**EXTRACT TO READ**
All of those motivations are recognizably and touchingly human.
Not one of them is humble.
For the Love of Sentences
Let’s do politics first. In her Men Yell at Me newsletter, Lyz Lenz observed that in last week’s debate, JD Vance “let the lies flow freely and smoothly, like he’d taken some sort of verbal Miralax for villains.” And Lt. Gov. Mark Robinson of North Carolina, who reportedly enjoyed watching pornographic videos of transgender women, “isn’t the only man to try to have it both ways — to eroticize in the sheets the same people he oppresses in the streets.” (Thanks to Rebecca Ditmore of Bainbridge Island, Wash., and Jeff Nathan of Chicago, among others, for spotlighting Lenz’s words.)
In The Los Angeles Times, Robin Abcarian distinguished Trump from lesser liars: “While other presidential candidates have stretched the truth, only one has kidnapped it, bound and gagged it, put it in a barrel and tossed it into the East River.” (Robert Meadow, Los Angeles, and Tim Vivian, Bakersfield, Calif., among others)
In his newsletter, Political Wire, Taegan Goddard surveyed that fabulist’s unfabulous merch: “The constant stream of Trump infomercials — hawking watches, silver coins, sneakers, bibles, coffee table books, NFTs — is beginning to feel like a going-out-of-business sale.” (Nancy Jones, Iowa City)

**DATA LINES**
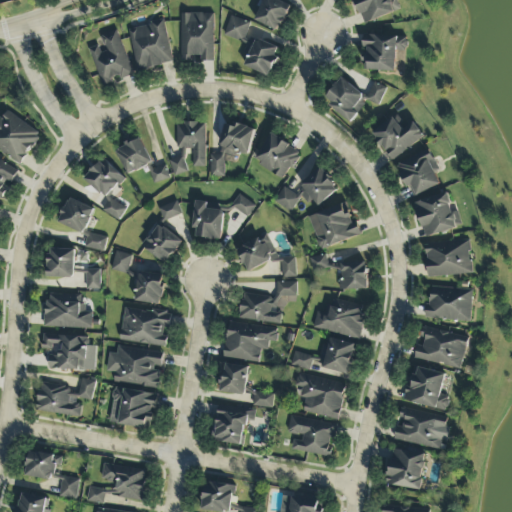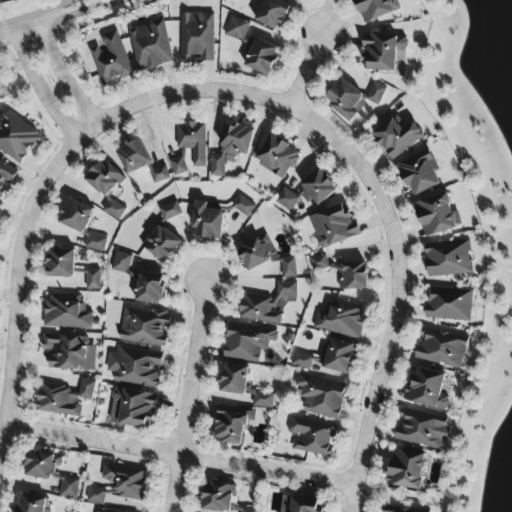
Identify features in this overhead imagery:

**PROMPT**
Continue the column excerpt about favorite sentences from where it stops.

**RESULT FOR THIS TASK**
At Defector, David Roth recapped The Washington Post’s interviews with Trump rallygoers who weren’t staying for the whole show: “Some of the people The Post spoke to left because they were sick of ‘the insults,’ which feels a bit like storming out of a steakhouse dinner just before dessert because you don’t eat meat.” (Matt Keenan, Sharon, Mass.)
In The Washington Post, Kate Cohen theorized why there’s less talk about Harris potentially shattering the highest glass ceiling than there was about Hillary Clinton’s chances of that in 2016: “This time, we’re quiet — from superstition, maybe, or from knowing how hope can plant a land mine in your heart.” (Ann Marie Joyce, Braintree, Mass.)
In The Times, Bret Stephens noted: “In an era that stresses sensitivity to every microaggression against nearly any minority, macroaggressions against Jews who happen to believe that Israel has a right to exist are not only permitted but demanded.” (Peter Schmolka, Ottawa)
Also in The Times, Ligaya Mishan described the taming of chiles: “A cook tumbles them in a wok over a roaring burner, flames racing up to the ceiling like freed souls.” (Marc Grobman, Fanwood, N.J.)
Kwame Anthony Appiah cautioned a reader about deciding to tell a woman that her romantic partner is cheating on her: “The fact that someone shouldn’t be left in the dark doesn’t mean that just anybody is entitled to turn on the lights.” (Tom Knapp, Windsor, Conn., and Robert Koenig, Bartlett, Tenn.)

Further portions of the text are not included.